Su graduación representó además un hito familiar.
"Éramos nueve hermanos y fui la primera en graduarme de una universidad. Mi mamá era de la costa y a ella no le permitieron estudiar, por lo que obtener mi título tuvo un significado muy especial para toda mi familia", señala.

Ana Grettel Leandro fue la primera mujer graduada de la carrera de Ingeniería en Construcción.
La tecnología sigue siendo la gran apuesta
A 55 años de su fundación, la vocación tecnológica continúa marcando el ADN institucional.
Las cifras más recientes muestran que las áreas vinculadas a la tecnología y la gestión empresarial siguen concentrando el mayor interés de los futuros estudiantes.
Para el proceso de admisión 2026, las carreras con más solicitudes fueron Ingeniería en Computación, que concentró el 19% de las preferencias, y Administración de Empresas, con un 13% del total de solicitudes considerando primera y segunda opción. Así, le revelan cifras de la Oficina de Planificación institucional.

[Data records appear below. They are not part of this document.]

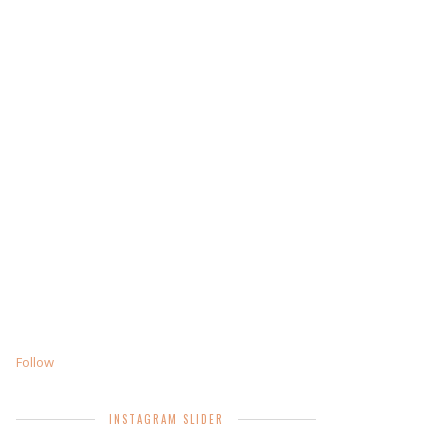
Follow
INSTAGRAM SLIDER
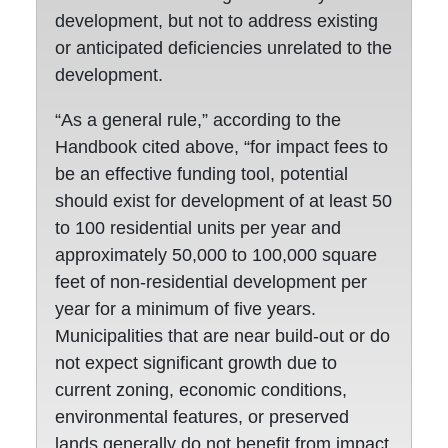
development, but not to address existing
or anticipated deficiencies unrelated to the
development.
“As a general rule,” according to the
Handbook cited above, “for impact fees to
be an effective funding tool, potential
should exist for development of at least 50
to 100 residential units per year and
approximately 50,000 to 100,000 square
feet of non-residential development per
year for a minimum of five years.
Municipalities that are near build-out or do
not expect significant growth due to
current zoning, economic conditions,
environmental features, or preserved
lands generally do not benefit from impact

La tendencia confirma la creciente demanda de profesionales en áreas relacionadas con la transformación digital, la innovación y la gestión de organizaciones en entornos cada vez más tecnológicos.
Hoy, a 55 años de su creación, el Tecnológico de Costa Rica puede resumir su legado en una cifra contundente: más de 35.000 graduados que han contribuido al desarrollo del país desde empresas, instituciones públicas, centros de investigación, emprendimientos y organizaciones de todo tipo.
Es una huella construida durante más de medio siglo y que continúa creciendo con cada nueva generación que cruza las puertas de la universidad.